#### EXERCISE DATA:
┄┄┄┄┄┄┄┄┄┄

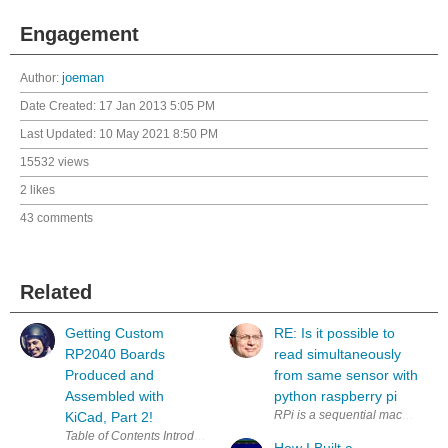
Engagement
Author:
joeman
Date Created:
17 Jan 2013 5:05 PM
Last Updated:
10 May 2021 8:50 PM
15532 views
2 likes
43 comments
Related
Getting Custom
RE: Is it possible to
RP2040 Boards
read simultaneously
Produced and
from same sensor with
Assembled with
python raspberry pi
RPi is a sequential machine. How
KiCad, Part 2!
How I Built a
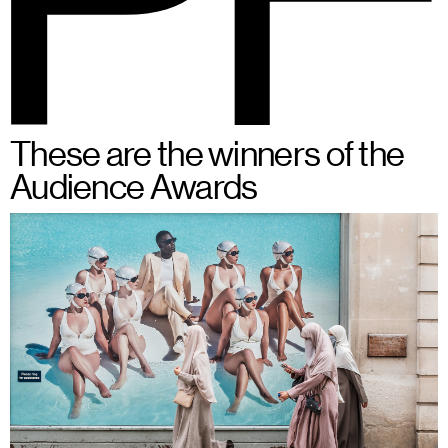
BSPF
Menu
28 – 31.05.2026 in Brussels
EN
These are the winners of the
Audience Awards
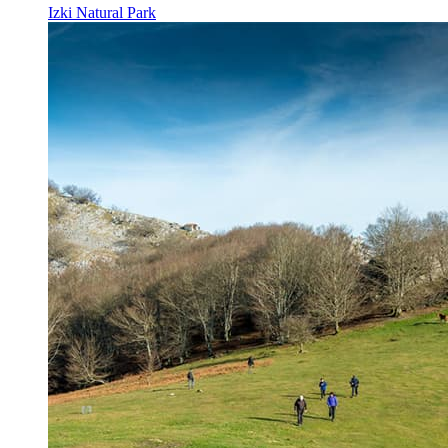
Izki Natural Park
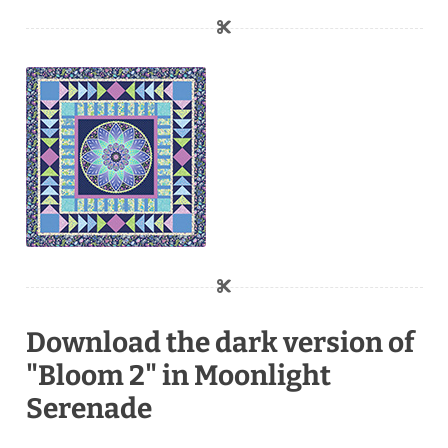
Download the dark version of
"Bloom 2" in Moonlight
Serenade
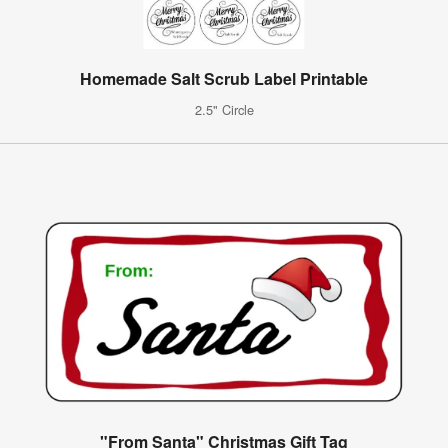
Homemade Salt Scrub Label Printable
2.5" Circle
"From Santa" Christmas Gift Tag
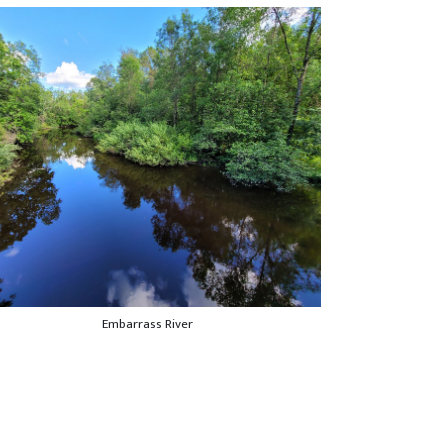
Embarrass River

┄┄┄┄┄┄┄┄┄┄

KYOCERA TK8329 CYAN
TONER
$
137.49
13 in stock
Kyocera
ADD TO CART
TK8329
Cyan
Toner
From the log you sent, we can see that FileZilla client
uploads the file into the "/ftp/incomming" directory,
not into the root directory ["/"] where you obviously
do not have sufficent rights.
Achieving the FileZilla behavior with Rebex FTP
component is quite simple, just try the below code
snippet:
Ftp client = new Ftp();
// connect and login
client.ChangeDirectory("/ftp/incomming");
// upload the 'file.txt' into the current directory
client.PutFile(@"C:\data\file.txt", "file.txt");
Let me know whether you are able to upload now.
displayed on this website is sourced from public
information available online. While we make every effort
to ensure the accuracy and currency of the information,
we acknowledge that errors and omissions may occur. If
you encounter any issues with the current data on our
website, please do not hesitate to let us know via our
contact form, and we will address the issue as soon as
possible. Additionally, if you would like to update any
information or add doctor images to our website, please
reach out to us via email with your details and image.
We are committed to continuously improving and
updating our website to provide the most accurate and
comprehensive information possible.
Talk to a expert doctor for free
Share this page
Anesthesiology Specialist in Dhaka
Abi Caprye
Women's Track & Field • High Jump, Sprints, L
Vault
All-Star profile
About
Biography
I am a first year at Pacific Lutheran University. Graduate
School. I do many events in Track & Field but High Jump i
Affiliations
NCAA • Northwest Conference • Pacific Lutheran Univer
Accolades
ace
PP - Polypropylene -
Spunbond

┄┄┄┄┄┄┄┄┄┄

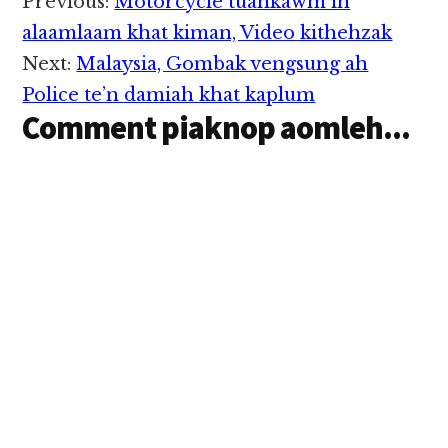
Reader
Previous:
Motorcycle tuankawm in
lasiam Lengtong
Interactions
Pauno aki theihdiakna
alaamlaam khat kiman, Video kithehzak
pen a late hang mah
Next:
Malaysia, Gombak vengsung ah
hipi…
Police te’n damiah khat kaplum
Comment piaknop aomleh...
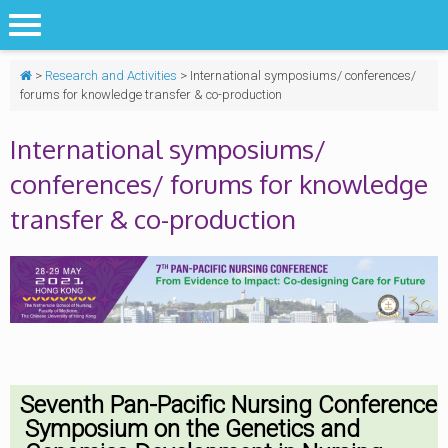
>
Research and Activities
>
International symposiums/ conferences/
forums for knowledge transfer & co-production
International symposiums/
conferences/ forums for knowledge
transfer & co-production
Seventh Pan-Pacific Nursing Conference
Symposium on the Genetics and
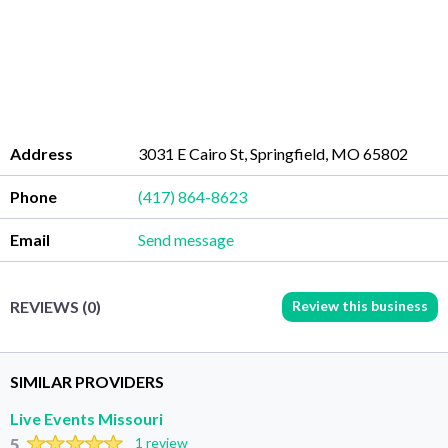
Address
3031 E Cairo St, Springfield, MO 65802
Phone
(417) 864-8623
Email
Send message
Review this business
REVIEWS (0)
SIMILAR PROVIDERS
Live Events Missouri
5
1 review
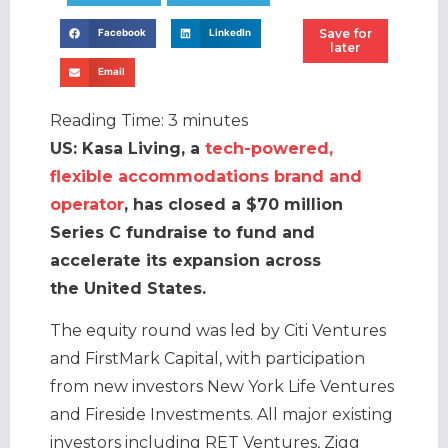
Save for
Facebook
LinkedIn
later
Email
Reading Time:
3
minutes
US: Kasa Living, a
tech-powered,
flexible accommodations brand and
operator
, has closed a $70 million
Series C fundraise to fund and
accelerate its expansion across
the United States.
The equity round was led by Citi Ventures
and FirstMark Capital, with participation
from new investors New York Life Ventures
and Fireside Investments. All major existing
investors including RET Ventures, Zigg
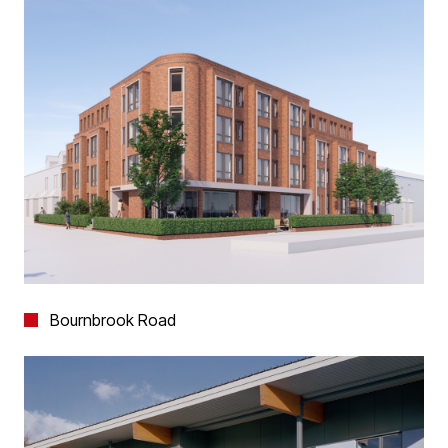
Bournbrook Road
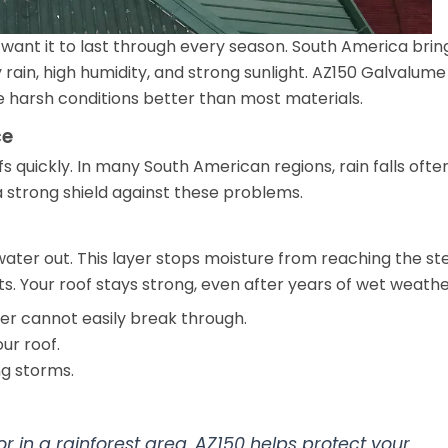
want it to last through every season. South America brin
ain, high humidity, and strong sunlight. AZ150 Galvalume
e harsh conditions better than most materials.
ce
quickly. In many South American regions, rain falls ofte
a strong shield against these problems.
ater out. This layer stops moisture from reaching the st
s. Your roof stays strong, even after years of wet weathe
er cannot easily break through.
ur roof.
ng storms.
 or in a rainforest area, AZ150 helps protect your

┄┄┄┄┄┄┄┄┄┄

#### EXERCISE DESCRIPTION:
In the listing above, locate the line containing "er cannot easily break through." and the line containing "or in a rainforest". Transcribe those two lines and everything between them, exactly as written.

#### SOLUTION TO THIS TASK:
er cannot easily break through.
ur roof.
ng storms.
 or in a rainforest area, AZ150 helps protect your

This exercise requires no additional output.